Document text:

You are viewing a plain text version of this content. The canonical link for it is here.
Posted to user@flink.apache.org by Taher Koitawala <ta...@gslab.com> on 2018/10/26 06:29:16 UTC

RocksDB checkpointing dir per TM

Hi All,
          Our current cluster configuration uses one HDD which is mainly
for root and an other NVME disk per node, [1]we want make sure all TMs
write their own RocksDB files to the NVME disk only, how do we do that?

[2] Is it also possible to specify multiple directories per TMs so that we
have an even spread when the RocksDB files are written?

Thanks,
Taher Koitawala

Re: RocksDB checkpointing dir per TM

Posted by Till Rohrmann <tr...@apache.org>.
This is a very good point Elias. We actually forgot to add these options to
the configuration documentation after a refactoring. I will fix it.

Cheers,
Till

On Fri, Oct 26, 2018 at 8:27 PM Elias Levy <fe...@gmail.com>
wrote:

> There is also state.backend.rocksdb.localdir.  Oddly, I can find the
> documentation for it in the 1.5 docs
> <https://ci.apache.org/projects/flink/flink-docs-release-1.5/dev/stream/state/checkpointing.html#state-backend-rocksdb-localdir>,
> but not in the 1.6 docs
> <https://ci.apache.org/projects/flink/flink-docs-release-1.6/dev/stream/state/checkpointing.html>.

Provided information:
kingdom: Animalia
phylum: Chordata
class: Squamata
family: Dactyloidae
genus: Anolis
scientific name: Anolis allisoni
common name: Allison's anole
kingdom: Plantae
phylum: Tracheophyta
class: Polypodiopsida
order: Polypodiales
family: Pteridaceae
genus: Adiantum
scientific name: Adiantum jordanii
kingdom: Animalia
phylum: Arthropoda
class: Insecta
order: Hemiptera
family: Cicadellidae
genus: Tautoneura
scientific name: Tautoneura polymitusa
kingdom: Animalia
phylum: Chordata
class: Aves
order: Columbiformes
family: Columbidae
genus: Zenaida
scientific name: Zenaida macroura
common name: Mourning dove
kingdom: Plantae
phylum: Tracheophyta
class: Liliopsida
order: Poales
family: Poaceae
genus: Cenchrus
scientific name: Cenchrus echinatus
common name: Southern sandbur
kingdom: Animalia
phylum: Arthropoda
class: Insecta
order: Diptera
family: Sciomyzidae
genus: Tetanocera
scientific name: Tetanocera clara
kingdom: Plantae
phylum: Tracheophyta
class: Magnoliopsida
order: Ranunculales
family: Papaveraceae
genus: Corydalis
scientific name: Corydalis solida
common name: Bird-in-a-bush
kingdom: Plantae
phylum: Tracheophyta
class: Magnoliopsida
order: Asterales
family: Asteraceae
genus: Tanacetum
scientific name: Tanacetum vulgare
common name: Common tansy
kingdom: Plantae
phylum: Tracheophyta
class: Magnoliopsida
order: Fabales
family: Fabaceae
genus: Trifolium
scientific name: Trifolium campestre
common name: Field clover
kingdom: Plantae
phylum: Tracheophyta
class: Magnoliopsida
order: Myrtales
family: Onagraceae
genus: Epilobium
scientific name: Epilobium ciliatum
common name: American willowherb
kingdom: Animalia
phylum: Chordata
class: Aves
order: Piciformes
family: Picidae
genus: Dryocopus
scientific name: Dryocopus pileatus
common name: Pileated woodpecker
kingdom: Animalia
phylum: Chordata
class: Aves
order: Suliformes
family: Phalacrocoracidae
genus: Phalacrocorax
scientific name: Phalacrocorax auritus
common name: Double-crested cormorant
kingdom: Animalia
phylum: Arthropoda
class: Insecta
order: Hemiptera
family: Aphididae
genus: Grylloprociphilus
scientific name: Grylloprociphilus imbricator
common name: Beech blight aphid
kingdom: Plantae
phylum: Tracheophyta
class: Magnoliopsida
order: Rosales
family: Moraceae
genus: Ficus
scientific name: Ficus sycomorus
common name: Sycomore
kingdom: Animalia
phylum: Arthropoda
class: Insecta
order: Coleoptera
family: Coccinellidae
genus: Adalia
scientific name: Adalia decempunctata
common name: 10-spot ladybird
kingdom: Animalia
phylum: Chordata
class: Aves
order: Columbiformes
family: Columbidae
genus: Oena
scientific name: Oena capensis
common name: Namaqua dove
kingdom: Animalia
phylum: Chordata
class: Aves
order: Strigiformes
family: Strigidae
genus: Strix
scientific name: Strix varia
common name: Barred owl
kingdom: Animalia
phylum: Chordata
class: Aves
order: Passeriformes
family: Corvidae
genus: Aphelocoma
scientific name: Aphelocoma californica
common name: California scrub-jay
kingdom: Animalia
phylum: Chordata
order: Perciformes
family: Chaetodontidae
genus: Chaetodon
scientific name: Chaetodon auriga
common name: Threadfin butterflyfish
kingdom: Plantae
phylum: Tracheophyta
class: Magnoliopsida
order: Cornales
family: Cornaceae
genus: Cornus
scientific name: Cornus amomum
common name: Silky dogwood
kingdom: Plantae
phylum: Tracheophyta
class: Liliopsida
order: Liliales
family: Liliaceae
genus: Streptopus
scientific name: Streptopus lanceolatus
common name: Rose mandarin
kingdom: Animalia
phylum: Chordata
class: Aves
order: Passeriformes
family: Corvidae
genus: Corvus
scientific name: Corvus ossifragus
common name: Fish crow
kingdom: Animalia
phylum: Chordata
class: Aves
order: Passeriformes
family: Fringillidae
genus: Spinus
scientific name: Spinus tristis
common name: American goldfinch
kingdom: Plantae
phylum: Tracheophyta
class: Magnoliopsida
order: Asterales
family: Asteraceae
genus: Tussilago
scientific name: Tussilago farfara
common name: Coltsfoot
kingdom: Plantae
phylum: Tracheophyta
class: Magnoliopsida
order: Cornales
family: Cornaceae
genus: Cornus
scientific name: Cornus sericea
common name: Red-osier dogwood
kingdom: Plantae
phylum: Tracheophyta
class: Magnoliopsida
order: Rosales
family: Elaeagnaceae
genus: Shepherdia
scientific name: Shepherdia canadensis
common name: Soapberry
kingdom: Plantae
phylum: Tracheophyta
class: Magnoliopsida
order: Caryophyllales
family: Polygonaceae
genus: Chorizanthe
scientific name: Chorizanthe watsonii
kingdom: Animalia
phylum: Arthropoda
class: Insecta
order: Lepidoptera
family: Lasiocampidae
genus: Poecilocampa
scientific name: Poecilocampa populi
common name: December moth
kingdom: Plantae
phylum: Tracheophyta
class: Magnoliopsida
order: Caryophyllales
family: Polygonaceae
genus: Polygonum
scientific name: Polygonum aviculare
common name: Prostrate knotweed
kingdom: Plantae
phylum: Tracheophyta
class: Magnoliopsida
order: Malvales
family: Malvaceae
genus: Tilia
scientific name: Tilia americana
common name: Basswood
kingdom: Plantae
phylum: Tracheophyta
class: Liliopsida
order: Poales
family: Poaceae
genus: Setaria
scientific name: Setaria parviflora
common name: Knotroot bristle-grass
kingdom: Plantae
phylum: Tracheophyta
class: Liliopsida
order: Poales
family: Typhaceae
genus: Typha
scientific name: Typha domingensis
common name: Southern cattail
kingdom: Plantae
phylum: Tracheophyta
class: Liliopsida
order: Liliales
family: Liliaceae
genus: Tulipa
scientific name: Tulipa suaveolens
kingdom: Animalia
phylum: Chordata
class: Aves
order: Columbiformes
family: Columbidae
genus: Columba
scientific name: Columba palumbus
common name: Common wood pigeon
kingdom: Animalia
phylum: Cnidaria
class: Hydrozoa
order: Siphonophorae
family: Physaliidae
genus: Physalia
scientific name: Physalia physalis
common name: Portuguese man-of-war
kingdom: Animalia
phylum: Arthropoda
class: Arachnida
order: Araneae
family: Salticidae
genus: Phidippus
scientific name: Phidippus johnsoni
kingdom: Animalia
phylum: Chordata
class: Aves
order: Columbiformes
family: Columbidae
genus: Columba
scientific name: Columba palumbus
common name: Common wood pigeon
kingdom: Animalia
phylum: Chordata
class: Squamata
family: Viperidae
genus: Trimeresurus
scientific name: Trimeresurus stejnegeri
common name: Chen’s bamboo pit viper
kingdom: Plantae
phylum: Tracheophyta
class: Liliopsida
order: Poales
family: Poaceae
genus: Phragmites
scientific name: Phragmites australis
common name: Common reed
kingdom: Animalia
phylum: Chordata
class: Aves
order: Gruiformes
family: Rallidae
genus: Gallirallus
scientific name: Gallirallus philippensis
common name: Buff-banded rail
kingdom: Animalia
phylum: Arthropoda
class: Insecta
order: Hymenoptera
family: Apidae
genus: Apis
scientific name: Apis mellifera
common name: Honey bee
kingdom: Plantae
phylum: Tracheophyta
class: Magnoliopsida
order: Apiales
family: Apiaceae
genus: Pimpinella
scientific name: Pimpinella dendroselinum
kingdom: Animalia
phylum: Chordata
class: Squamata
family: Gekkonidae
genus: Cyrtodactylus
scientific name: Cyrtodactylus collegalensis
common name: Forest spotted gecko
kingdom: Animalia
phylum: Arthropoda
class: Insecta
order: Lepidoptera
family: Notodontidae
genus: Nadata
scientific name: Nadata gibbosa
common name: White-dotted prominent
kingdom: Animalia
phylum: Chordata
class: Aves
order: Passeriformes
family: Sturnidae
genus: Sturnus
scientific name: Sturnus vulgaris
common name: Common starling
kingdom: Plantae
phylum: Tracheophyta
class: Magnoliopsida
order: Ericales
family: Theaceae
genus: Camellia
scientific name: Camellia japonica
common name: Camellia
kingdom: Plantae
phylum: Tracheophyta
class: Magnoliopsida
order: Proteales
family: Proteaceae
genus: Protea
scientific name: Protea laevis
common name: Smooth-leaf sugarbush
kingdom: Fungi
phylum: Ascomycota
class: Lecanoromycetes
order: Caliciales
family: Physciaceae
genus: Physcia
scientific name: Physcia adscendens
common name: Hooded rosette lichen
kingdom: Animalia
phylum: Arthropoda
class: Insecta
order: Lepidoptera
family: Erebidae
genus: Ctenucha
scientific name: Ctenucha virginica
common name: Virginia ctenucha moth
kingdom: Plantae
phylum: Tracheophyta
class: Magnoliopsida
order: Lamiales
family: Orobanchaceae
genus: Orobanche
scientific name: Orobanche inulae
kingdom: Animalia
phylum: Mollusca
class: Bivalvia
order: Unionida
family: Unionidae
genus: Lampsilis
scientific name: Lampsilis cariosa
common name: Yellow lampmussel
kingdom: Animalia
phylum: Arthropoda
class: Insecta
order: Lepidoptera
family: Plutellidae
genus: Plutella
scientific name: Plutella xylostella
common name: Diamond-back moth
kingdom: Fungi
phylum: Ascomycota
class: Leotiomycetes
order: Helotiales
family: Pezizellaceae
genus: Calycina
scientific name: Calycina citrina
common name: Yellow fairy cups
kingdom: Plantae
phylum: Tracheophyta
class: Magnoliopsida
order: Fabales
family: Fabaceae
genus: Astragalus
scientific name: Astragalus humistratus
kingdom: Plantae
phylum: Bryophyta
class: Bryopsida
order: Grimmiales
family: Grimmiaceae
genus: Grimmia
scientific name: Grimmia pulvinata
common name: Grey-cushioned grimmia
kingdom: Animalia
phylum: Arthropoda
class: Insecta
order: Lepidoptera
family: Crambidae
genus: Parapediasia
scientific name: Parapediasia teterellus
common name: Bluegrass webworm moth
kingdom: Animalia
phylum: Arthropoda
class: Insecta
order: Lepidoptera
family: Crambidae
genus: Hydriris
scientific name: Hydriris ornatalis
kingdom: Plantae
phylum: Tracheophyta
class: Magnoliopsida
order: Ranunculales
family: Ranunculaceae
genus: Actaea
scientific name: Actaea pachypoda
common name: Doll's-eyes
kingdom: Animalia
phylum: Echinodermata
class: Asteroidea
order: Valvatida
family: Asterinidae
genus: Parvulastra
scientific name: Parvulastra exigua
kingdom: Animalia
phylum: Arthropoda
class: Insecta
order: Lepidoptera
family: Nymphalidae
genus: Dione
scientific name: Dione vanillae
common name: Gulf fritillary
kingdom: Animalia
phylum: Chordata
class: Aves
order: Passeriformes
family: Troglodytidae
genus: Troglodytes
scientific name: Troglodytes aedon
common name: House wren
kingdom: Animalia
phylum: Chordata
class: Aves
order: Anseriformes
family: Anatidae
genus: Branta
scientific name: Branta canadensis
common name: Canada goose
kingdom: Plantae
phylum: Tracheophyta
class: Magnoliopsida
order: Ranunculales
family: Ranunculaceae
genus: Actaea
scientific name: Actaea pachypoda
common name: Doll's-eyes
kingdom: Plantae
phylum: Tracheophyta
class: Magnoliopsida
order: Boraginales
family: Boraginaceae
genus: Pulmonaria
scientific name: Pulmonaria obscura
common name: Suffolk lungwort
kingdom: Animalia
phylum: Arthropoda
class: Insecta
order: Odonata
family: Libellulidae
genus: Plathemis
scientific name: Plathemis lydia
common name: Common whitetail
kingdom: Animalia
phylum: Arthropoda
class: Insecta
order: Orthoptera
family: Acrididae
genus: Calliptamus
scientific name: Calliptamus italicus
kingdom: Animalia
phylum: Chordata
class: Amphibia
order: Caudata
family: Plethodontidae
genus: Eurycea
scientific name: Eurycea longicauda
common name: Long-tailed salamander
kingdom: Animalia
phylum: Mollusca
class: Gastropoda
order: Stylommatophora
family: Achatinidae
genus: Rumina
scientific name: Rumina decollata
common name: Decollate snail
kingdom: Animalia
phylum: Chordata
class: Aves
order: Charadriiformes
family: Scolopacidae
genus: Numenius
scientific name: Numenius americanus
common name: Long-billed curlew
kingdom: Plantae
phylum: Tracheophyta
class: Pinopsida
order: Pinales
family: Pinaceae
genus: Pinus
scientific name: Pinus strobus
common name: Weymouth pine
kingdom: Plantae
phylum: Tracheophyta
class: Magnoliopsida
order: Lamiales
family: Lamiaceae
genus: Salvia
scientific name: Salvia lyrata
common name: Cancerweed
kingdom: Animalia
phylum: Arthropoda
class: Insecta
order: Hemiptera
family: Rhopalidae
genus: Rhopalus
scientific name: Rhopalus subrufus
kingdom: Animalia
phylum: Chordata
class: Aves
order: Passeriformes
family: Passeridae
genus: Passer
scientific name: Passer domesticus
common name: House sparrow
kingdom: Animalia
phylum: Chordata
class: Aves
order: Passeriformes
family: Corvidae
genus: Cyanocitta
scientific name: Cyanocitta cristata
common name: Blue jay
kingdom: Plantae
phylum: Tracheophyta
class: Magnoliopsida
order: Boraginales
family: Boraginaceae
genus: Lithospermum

Challenges:
1) In the RocksDB checkpointing thread, which configuration option does Elias Levy mention?
2) Rewrite the stretch of the RocksDB checkpointing thread from "Posted to user@flink.apache.org" through "we do that?", replacing "NVME disk" with "SSD".
3) Write the next part of the RocksDB checkpointing thread, picking up after its last line.

Written answers:
1) state.backend.rocksdb.localdir

2)
Posted to user@flink.apache.org by Taher Koitawala <ta...@gslab.com> on 2018/10/26 06:29:16 UTC

RocksDB checkpointing dir per TM

Hi All,
          Our current cluster configuration uses one HDD which is mainly
for root and an other SSD per node, [1]we want make sure all TMs
write their own RocksDB files to the SSD only, how do we do that?

3)
> The option is still in master
> <https://github.com/apache/flink/blob/master/flink-state-backends/flink-statebackend-rocksdb/src/main/java/org/apache/flink/contrib/streaming/state/RocksDBOptions.java#L33-L37>,
> and it is used
> <https://github.com/apache/flink/blob/e62a7eabe34da42e4cb56d1b14905a3b9e9c9bd4/flink-state-backends/flink-statebackend-rocksdb/src/main/java/org/apache/flink/contrib/streaming/state/RocksDBStateBackend.java#L289>
> .
>
> On Fri, Oct 26, 2018 at 3:01 AM Andrey Zagrebin <an...@data-artisans.com>
> wrote:
>
>> Hi Taher,
>>
>> TMs keep state locally while running, in this case RocksDB files already
>> belong to TM.
>> You can point it to the same NVME disk location on each node, relevant
>> Flink options here are:
>> - io.tmp.dirs
>> - taskmanager.state.local.root-dirs
>> This data is transient and has temporary nature. It does not survive a
>> job failure.
>>
>> The checkpoint is a logical snapshot of the operator state for all
>> involved TMs,
>> so it belongs to the job and usually uploaded to a distributed file
>> system available on all TMs.
>> The location is set in Flink option ‘state.checkpoints.dir'.
>> This way job can restore from it with different set of TMs.
>>
>> Best,
>> Andrey
>>
>> > On 26 Oct 2018, at 08:29, Taher Koitawala <ta...@gslab.com>
>> wrote:
>> >
>> > Hi All,
>> >           Our current cluster configuration uses one HDD which is
>> mainly for root and an other NVME disk per node, [1]we want make sure all
>> TMs write their own RocksDB files to the NVME disk only, how do we do that?
>> >
>> > [2] Is it also possible to specify multiple directories per TMs so that
>> we have an even spread when the RocksDB files are written?
>> >
>> > Thanks,
>> > Taher Koitawala
>>
>>

Re: RocksDB checkpointing dir per TM

Posted by Elias Levy <fe...@gmail.com>.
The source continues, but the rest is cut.